The fintech market is definitely growing and expanding and a potential deep pool of new customers and partners. But it's unlikely Plaid would unlock these revenues. It's possible, instead, that Plaid's inroads in the fintech community would offer Visa some cross-selling opportunities of its core offerings.
"Betterment, PayPal Holdings, Coinbase and others use Plaid’s software to link their trading, investment and payment services to more than 200 million consumer accounts at banks," wrote the Wall Street Journal. "What’s notable for Visa is that in many of those scenarios, credit or even debit cards aren’t involved."
Plaid is widely used across the upper echelon of fintech companies. Being developer lead, the data aggregator won over other startups with a similar ethos. Plaid has 2600 fintech developers building apps on top of its pipes, in addition to 11,000+ banks and financial companies providing permissioned access to their customer accounts.
This means Plaid can connect 200 million customer accounts, which works out to be one in four people with a US bank account. That's pretty wide adoption and coverage.
The company itself is also expanding its purview with new products. Liabilities, launched last year, gives Plaid access to the liabilities side of consumer balance sheets, not just income and assets.
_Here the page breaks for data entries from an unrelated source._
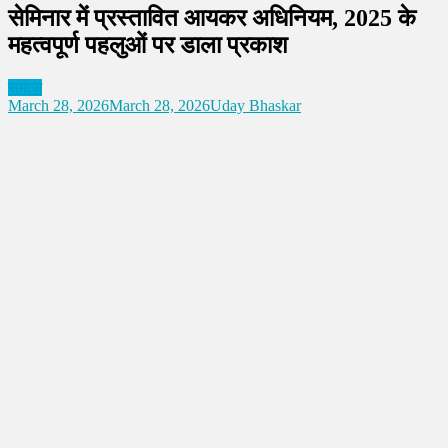
सेमिनार में प्रस्तावित आयकर अधिनियम, 2025 के
महत्वपूर्ण पहलुओं पर डाला प्रकाश
समाज
March 28, 2026
March 28, 2026
Uday Bhaskar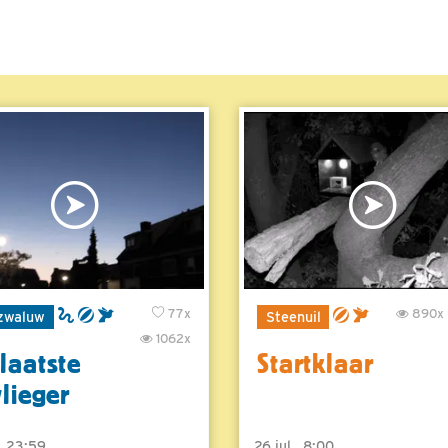
77x
890x
zwaluw
Steenuil
1062x
laatste
Startklaar
vlieger
 , 23:59
26 jul , 8:00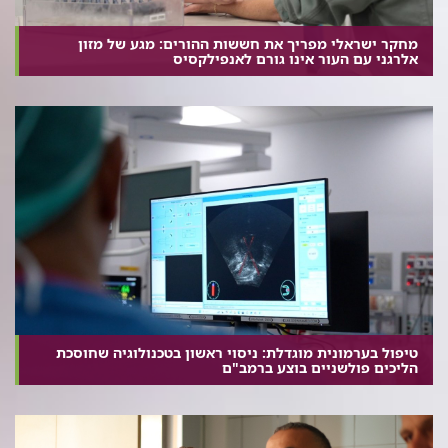
מחקר ישראלי מפריך את חששות ההורים: מגע של מזון
אלרגני עם העור אינו גורם לאנפילקסיס
טיפול בערמונית מוגדלת: ניסוי ראשון בטכנולוגיה שחוסכת
הליכים פולשניים בוצע ברמב"ם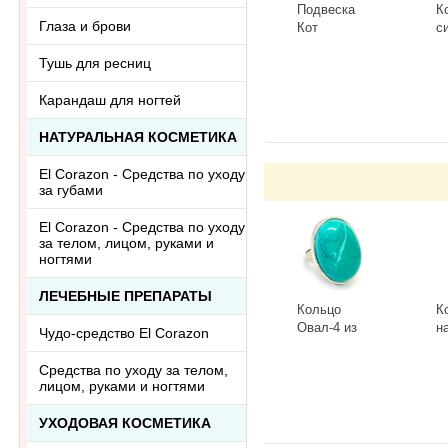
Подвеска
К
Глаза и брови
Кот
с
Сердечный
Г
Тушь для ресниц
3418.5-Б,
К
-
+
-
белый
Карандаш для ногтей
НАТУРАЛЬНАЯ КОСМЕТИКА
El Corazon - Средства по уходу
за губами
El Corazon - Средства по уходу
за телом, лицом, руками и
ногтями
ЛЕЧЕБНЫЕ ПРЕПАРАТЫ
Кольцо
К
Овал-4 из
н
Чудо-средство El Corazon
тонированного
к
говлита
л
-
+
-
Средства по уходу за телом,
Ring-046АА
R
лицом, руками и ногтями
УХОДОВАЯ КОСМЕТИКА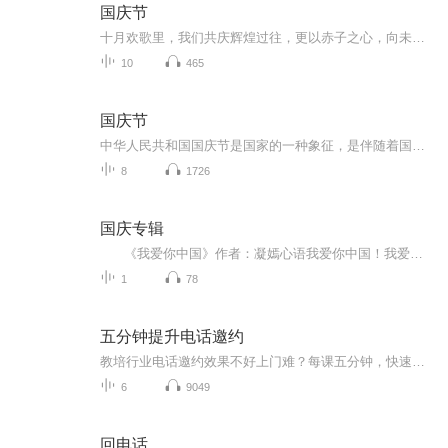
国庆节
十月欢歌里，我们共庆辉煌过往，更以赤子之心，向未来书写滚烫的誓言——这盛世，值得我们以热爱相拥。
10
465
国庆节
中华人民共和国国庆节是国家的一种象征，是伴随着国家的出现而出现的。让我们用诗歌朗诵歌颂祖国的繁荣富强，国泰民安。
8
1726
国庆专辑
《我爱你中国》作者：凝嫣心语我爱你中国！我爱你春天蓬勃的秧苗；我爱你秋日金黄的硕果。我爱你中国！我爱你青松气质，我爱你红梅品格！我爱你家乡的甜蔗好像乳汁滋润着我的心窝。我爱你中国，我要把最美的歌儿献给你，我的母亲我的祖国。我爱你中国，我爱...
1
78
五分钟提升电话邀约
教培行业电话邀约效果不好上门难？每课五分钟，快速提升电话邀约成功率，让电话顾问言之有物。
6
9049
回电话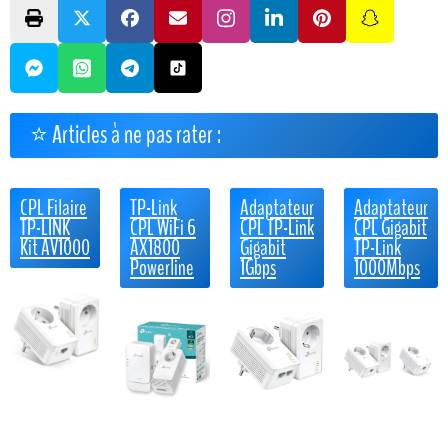
⭐ Articles à ne pas rater :
CPL Filaire
TP-Link
Adaptateur
Adaptateur
TP-LINK
CPL WiFi 6
CPL TP-Link
CPL Gigabit
Kit AV1000
AX1800
Gigabit
TP-Link
Powerline
1Gbps
1000Mbps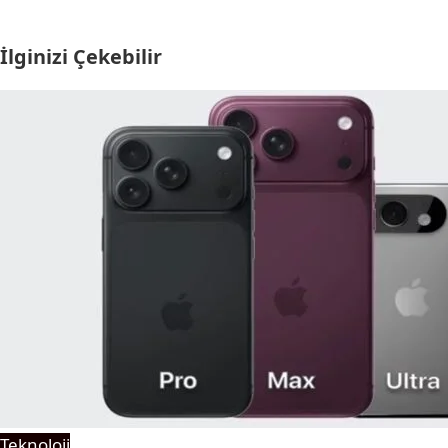
İlginizi Çekebilir
Teknoloji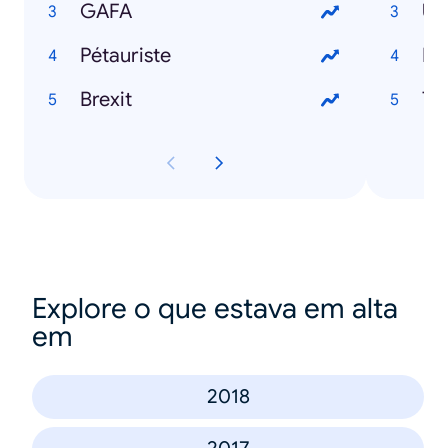
GAFA
Um
Pétauriste
Ma
Brexit
Tc
Explore o que estava em alta
em
2018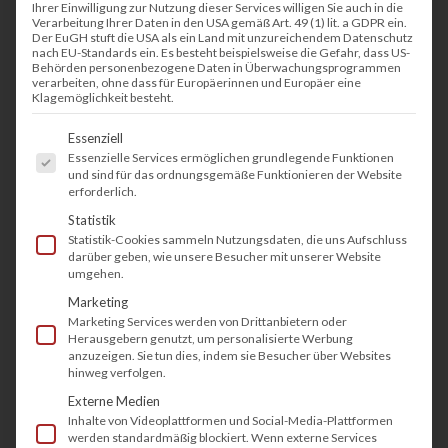
Ihrer Einwilligung zur Nutzung dieser Services willigen Sie auch in die
Verarbeitung Ihrer Daten in den USA gemäß Art. 49 (1) lit. a GDPR ein.
Der EuGH stuft die USA als ein Land mit unzureichendem Datenschutz
nach EU-Standards ein. Es besteht beispielsweise die Gefahr, dass US-
Behörden personenbezogene Daten in Überwachungsprogrammen
verarbeiten, ohne dass für Europäerinnen und Europäer eine
Klagemöglichkeit besteht.
Es folgt eine Liste der Service-Gruppen, fü
Essenziell
Essenzielle Services ermöglichen grundlegende Funktionen
und sind für das ordnungsgemäße Funktionieren der Website
erforderlich.
Statistik
Statistik-Cookies sammeln Nutzungsdaten, die uns Aufschluss
darüber geben, wie unsere Besucher mit unserer Website
umgehen.
Marketing
Marketing Services werden von Drittanbietern oder
Herausgebern genutzt, um personalisierte Werbung
anzuzeigen. Sie tun dies, indem sie Besucher über Websites
hinweg verfolgen.
Externe Medien
Inhalte von Videoplattformen und Social-Media-Plattformen
werden standardmäßig blockiert. Wenn externe Services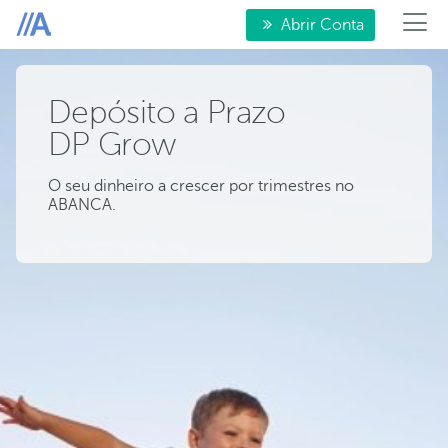
Abrir Conta
Depósito a Prazo
DP Grow
O seu dinheiro a crescer por trimestres no
ABANCA.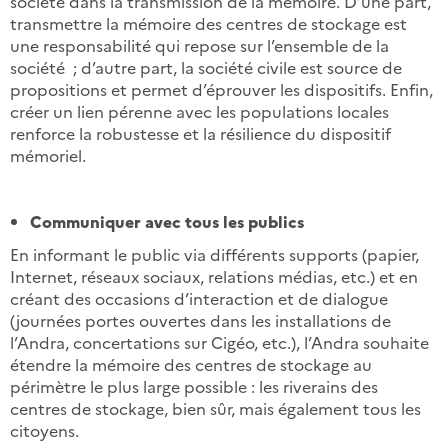
société dans la transmission de la mémoire. D’une part,
transmettre la mémoire des centres de stockage est
une responsabilité qui repose sur l’ensemble de la
société ; d’autre part, la société civile est source de
propositions et permet d’éprouver les dispositifs. Enfin,
créer un lien pérenne avec les populations locales
renforce la robustesse et la résilience du dispositif
mémoriel.
Communiquer avec tous les publics
En informant le public via différents supports (papier,
Internet, réseaux sociaux, relations médias, etc.) et en
créant des occasions d’interaction et de dialogue
(journées portes ouvertes dans les installations de
l’Andra, concertations sur Cigéo, etc.), l’Andra souhaite
étendre la mémoire des centres de stockage au
périmètre le plus large possible : les riverains des
centres de stockage, bien sûr, mais également tous les
citoyens.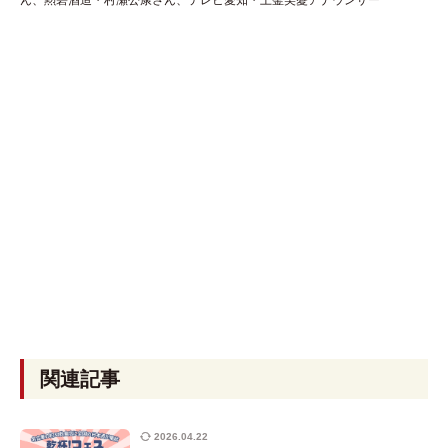
関連記事
2026.04.22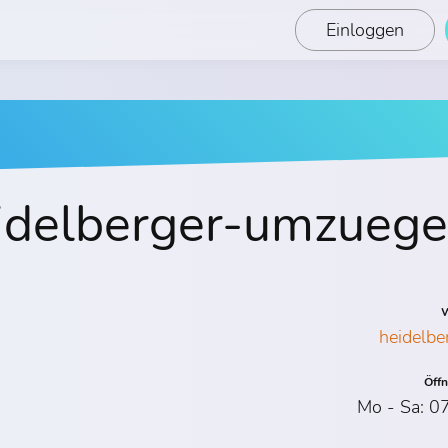
Einloggen
idelberger-umzuege
W
heidelb
Öff
Mo - Sa: 0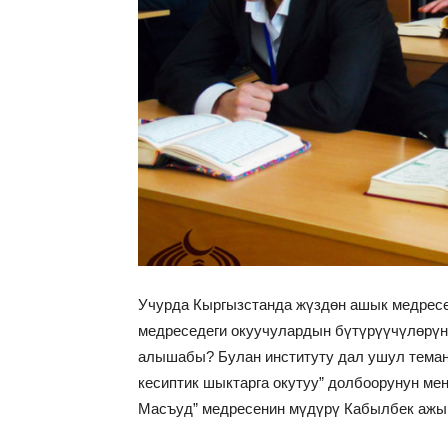
Учурда Кыргызстанда жүздөн ашык медресе
медреседеги окуучулардын бүтүрүүчүлөрүн
алышабы? Булан институту дал ушул тема
кесиптик шыктарга окутуу” долбоорунун м
Масъуд” медресенин мүдүрү Кабылбек ажы 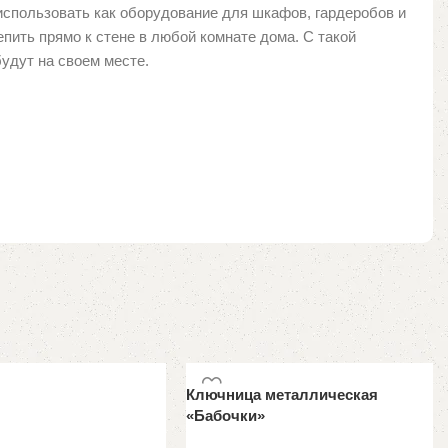
использовать как оборудование для шкафов, гардеробов и
пить прямо к стене в любой комнате дома. С такой
удут на своем месте.
Ключница металлическая
«Бабочки»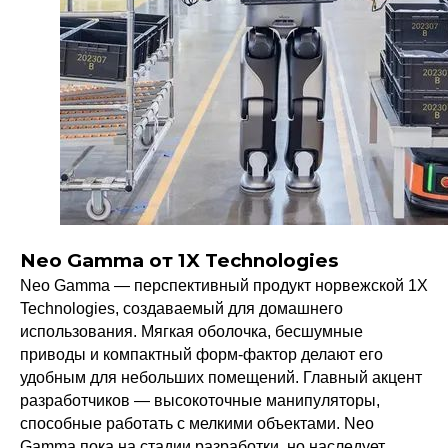
Neo Gamma от 1X Technologies
Neo Gamma — перспективный продукт норвежской 1X
Technologies, создаваемый для домашнего
использования. Мягкая оболочка, бесшумные
приводы и компактный форм-фактор делают его
удобным для небольших помещений. Главный акцент
разработчиков — высокоточные манипуляторы,
способные работать с мелкими объектами. Neo
Gamma пока на стадии разработки, но наследует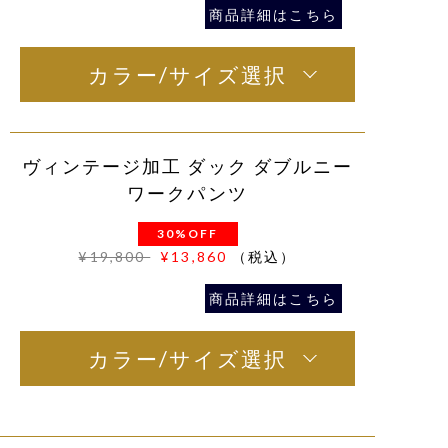
商品詳細はこちら
カラー/サイズ選択
ヴィンテージ加工 ダック ダブルニー
ワークパンツ
30%OFF
¥19,800
¥13,860
（税込）
商品詳細はこちら
カラー/サイズ選択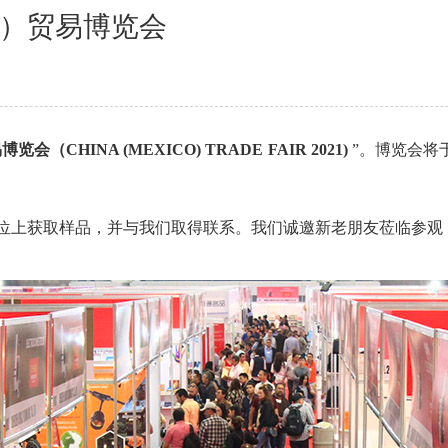
）贸易博览会
（CHINA (MEXICO) TRADE FAIR 2021)
”。博览会将于
位上获取样品，并与我们取得联系。我们诚邀新老朋友莅临参观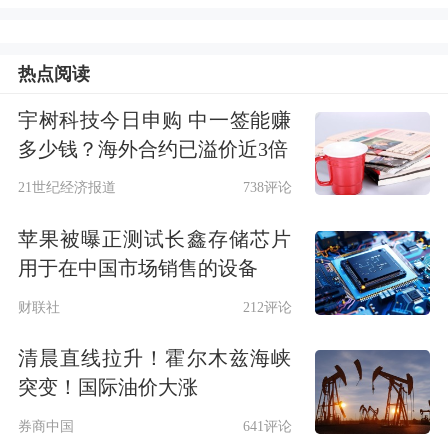
加了12.3万人，高于预期的7.5万人。
热点阅读
薪资方面，4月平均时薪环比上涨
0.2%，略低于预期的0.3%；平均每周工
宇树科技今日申购 中一签能赚
多少钱？海外合约已溢价近3倍
时为34.3小时，高于预期的34.2小时。4
21世纪经济报道
738评论
月失业率录得4.3%，符合市场预期，并
苹果被曝正测试长鑫存储芯片
与前值持平。
用于在中国市场销售的设备
财联社
212评论
清晨直线拉升！霍尔木兹海峡
突变！国际油价大涨
券商中国
641评论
Plaid Direct makes it easier for firms to connect and share data on the Plaid network.
Plaid has grown the number of accounts it connects to by 115 percent CAGR since 2015. Companies choose to work with Plaid generally because it has broad coverage, it's reliable, accurate and provides a good user experience.
Drilling down further, Plaid has made an effort to court developers to the platform. They choose to work with the firm because its "easy and persistent connections reduce user attrition and drive higher satisfaction." The company also claims its transaction reliability is high, security tight, and that it provides cost savings. Maybe, but the other data aggregators claim the same. Perhaps Plaid just does a better job of catering to the needs of developers and by doing so, positions itself as the first choice for financial data aggregation in the fintech industry.
Visa sees an opportunity to expand its market by providing more services to high growth fintech and finserv firms. Whether it's banking and investing clients like Goldman Sachs and Robinhood or lenders like LendingClub and Quicken Loans -- Plaid does expand Visa's purview.
On the Plaid roadmap, Visa accelerates the data aggregator's international expansion, which it began last year. Visa is strong globally, working in over 200 countries. Plaid has a long runway if Visa can help leverage its own footprint.
But again, these expanded TAM numbers aren't really that impressive when you compare them to Visa's size and scale.
When it comes to the trends Plaid plays into, Visa may be thinking bigger here. Visa has embarked over the past few years on a build/buy/acquire strategy to round out the types of payments it offers consumers and businesses. From bank account to bank account, P2P, and B2C use cases, Plaid helps to integrate connector and payment services for fintechs. As the world lurches forward in its adoption of open banking, Plaid will be a major player.
Visa sees possible acceleration in cross border, with its own network of networks money movement strategy enabling fast and easy bank account authentication. Visa also acquired Earthport in May of 2019, which claims the largest independent ACH network globally.
This last slide displays the details of the transaction. Visa is paying nearly $5 billion in cash with another $400 million in retention equity and deferred equity in the form of Visa shares. Plaid CEO and co-founder Zach Perret will continue to run the business and will report in to Visa Chief Product Officer Jack Forestell. The payments firm expects the transaction to close within the next six months and to be accretive to earnings at the end of year three.